Cost-Sensitive and Semi-Supervised Learning for Fraud
Abstract
Given the magnitude of e-auction transactions, it becomes challenging to safeguard
consumers from dishonest sellers, such as shill bidders. Shill Bidding (SB) is a
predominant auction fraud that is driven by modern-day technologies and clever
scammers. The difficulty of identifying the behavior of sophisticated fraudsters
and the scarcity of training dataset, hinder the research on SB detection. The
first part of this thesis aims to address these two difficult problems. We first
define two new SB patterns and implement other existing SB patterns. Next, we
develop a reliable SB dataset.
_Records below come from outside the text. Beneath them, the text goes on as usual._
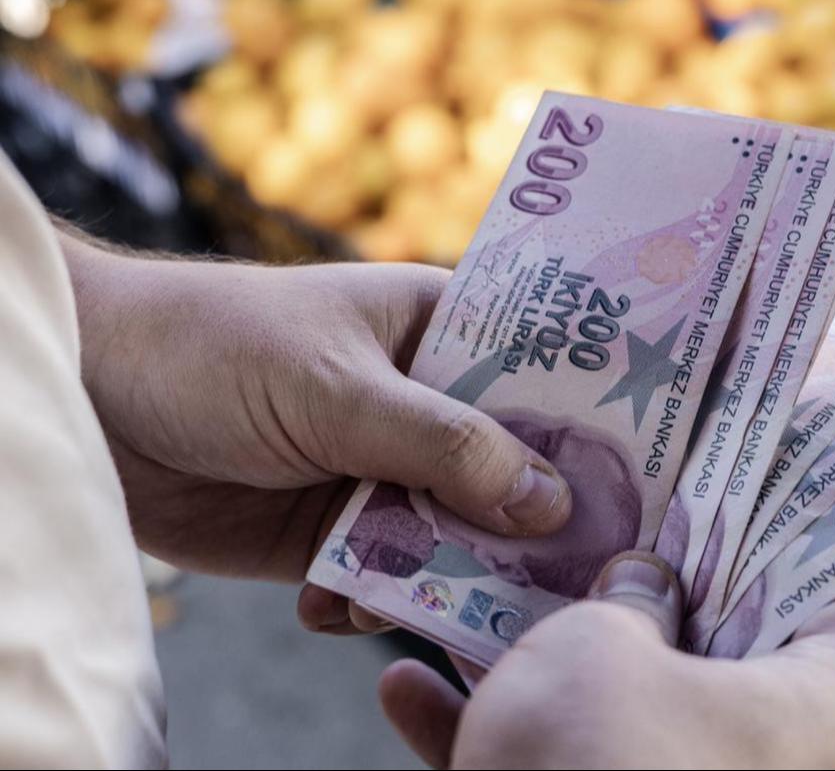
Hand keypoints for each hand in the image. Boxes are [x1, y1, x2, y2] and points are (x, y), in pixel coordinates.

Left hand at [58, 235, 570, 629]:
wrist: (92, 403)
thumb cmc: (220, 350)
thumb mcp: (342, 389)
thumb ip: (447, 446)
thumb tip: (552, 502)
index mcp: (441, 333)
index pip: (543, 375)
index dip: (591, 425)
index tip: (636, 481)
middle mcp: (426, 404)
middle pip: (512, 469)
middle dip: (525, 522)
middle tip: (555, 573)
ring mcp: (383, 471)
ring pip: (457, 534)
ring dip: (446, 574)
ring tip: (421, 601)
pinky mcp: (336, 533)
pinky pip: (389, 578)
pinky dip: (374, 602)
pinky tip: (335, 606)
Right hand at [379, 552, 834, 768]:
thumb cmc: (592, 766)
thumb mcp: (600, 645)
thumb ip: (626, 596)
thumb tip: (643, 583)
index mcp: (813, 705)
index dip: (819, 536)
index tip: (759, 485)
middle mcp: (769, 760)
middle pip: (733, 644)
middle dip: (663, 582)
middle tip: (621, 519)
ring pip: (633, 705)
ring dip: (559, 653)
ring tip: (500, 592)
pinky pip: (567, 765)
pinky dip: (498, 731)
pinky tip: (411, 692)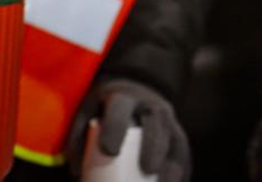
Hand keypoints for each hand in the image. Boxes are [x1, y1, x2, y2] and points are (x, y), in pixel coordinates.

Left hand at [65, 78, 189, 181]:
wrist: (134, 90)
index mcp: (124, 97)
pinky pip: (183, 152)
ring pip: (174, 138)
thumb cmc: (104, 110)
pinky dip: (182, 171)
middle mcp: (150, 104)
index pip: (121, 108)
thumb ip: (78, 140)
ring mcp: (167, 118)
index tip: (109, 151)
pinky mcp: (178, 133)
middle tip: (148, 169)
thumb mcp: (86, 114)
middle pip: (156, 123)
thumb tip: (78, 173)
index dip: (116, 127)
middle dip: (154, 147)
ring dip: (172, 163)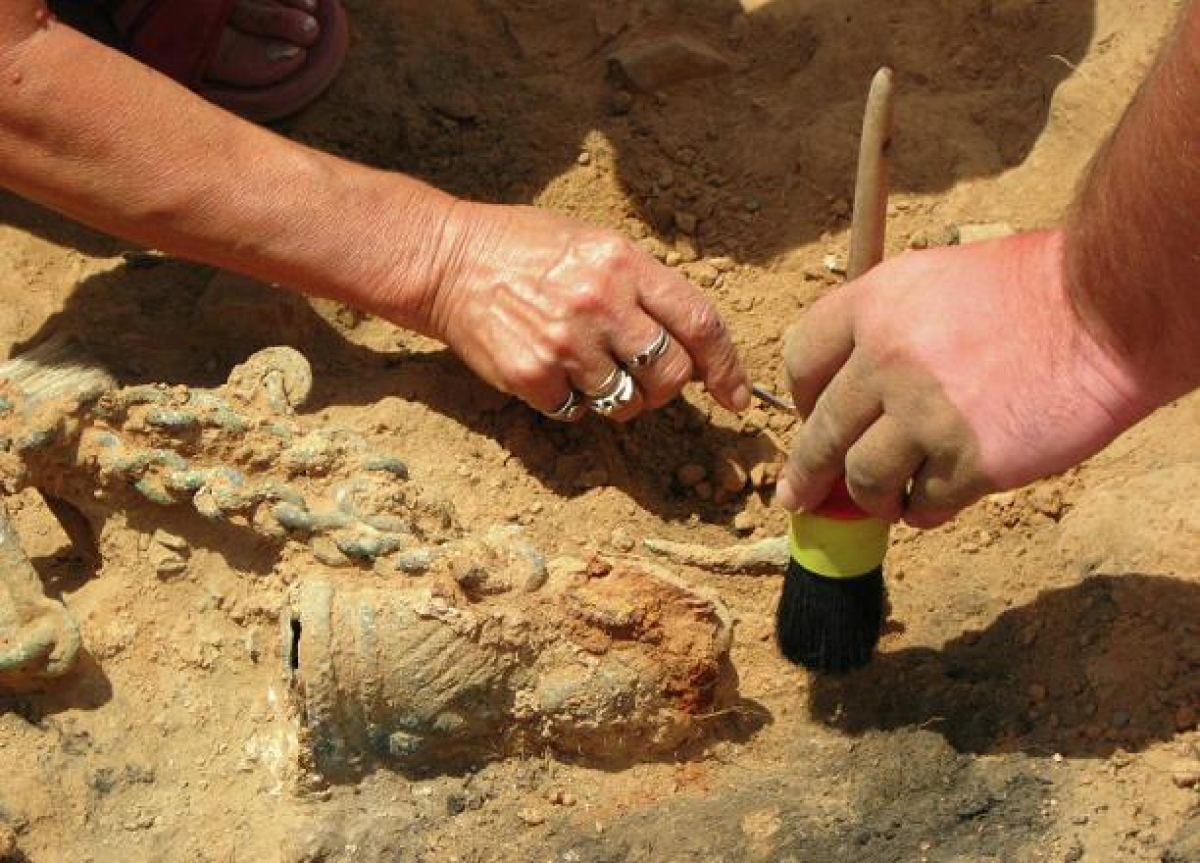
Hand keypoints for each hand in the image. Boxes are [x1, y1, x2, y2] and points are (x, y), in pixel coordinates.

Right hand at [421, 201, 750, 419]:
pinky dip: (573, 402)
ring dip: (618, 397)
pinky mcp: (533, 376)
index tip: (737, 397)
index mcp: (624, 263)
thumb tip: (692, 345)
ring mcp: (566, 343)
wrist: (448, 260)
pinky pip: (579, 412)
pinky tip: (551, 370)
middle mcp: (601, 302)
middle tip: (644, 378)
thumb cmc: (525, 249)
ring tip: (586, 365)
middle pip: (672, 374)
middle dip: (666, 387)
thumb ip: (643, 288)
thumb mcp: (594, 245)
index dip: (726, 367)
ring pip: (628, 402)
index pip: (699, 322)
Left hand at [775, 230, 1148, 526]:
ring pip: (864, 478)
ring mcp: (925, 414)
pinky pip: (923, 504)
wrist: (1108, 315)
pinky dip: (923, 511)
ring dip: (871, 497)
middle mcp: (887, 359)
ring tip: (888, 501)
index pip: (801, 360)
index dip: (801, 397)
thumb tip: (854, 387)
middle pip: (820, 432)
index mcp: (875, 305)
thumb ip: (889, 327)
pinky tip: (934, 503)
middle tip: (798, 497)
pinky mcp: (969, 463)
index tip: (808, 417)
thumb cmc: (1034, 290)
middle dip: (806, 474)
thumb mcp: (939, 278)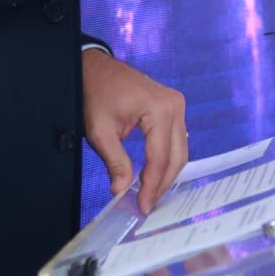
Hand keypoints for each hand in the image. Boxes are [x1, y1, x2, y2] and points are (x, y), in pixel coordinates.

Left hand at [82, 49, 186, 214]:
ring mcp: (176, 104)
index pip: (160, 157)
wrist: (95, 69)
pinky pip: (176, 139)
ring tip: (148, 193)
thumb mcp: (100, 131)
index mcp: (159, 109)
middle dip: (162, 183)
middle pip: (177, 156)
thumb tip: (121, 190)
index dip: (152, 185)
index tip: (142, 206)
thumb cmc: (96, 94)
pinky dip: (166, 158)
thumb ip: (115, 161)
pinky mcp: (173, 107)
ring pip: (180, 150)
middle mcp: (174, 106)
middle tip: (145, 204)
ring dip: (166, 173)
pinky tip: (152, 174)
This development requires crawling commercial
auctions and bidder history, preprocessing the raw data, and detecting outliers.
Due to the difficulty of labeling the multi-dimensional SB dataset, the second part
of the thesis investigates the Semi-Supervised Classification approach (SSC). SSC
requires labeling only a few SB samples. Therefore, we properly combine two data
clustering methods and define an anomaly detection approach based on the SB
scores of bidders in combination with the Three Sigma Rule.
Our experimental analysis in developing several SSC models demonstrates that
having unlabeled SB data together with a few labeled data improves the predictive
performance of the supervised SB models. The SSC models are able to accurately
differentiate between normal and shill bidders. Additionally, the learning curve
of the models shows that the smaller the size of the labeled SB data, the more
effective the model would be. Nevertheless, SSC models tackle the misclassifica-
tion errors of all the classes alike. This means that identifying a fraudster as a
normal bidder has the same risk as classifying a normal bidder as a fraudster. The
third part of the thesis examines this serious problem based on MetaCost learning.
Moreover, we propose an ensemble of a cost-sensitive and semi-supervised classifi-
cation approach to deal with the problem of imbalanced data without modifying
the original training SB dataset and to minimize the misclassification errors of the
fraud class as well. We develop several ensemble SB models that are able to reduce
the incorrect predictions of the fraud class.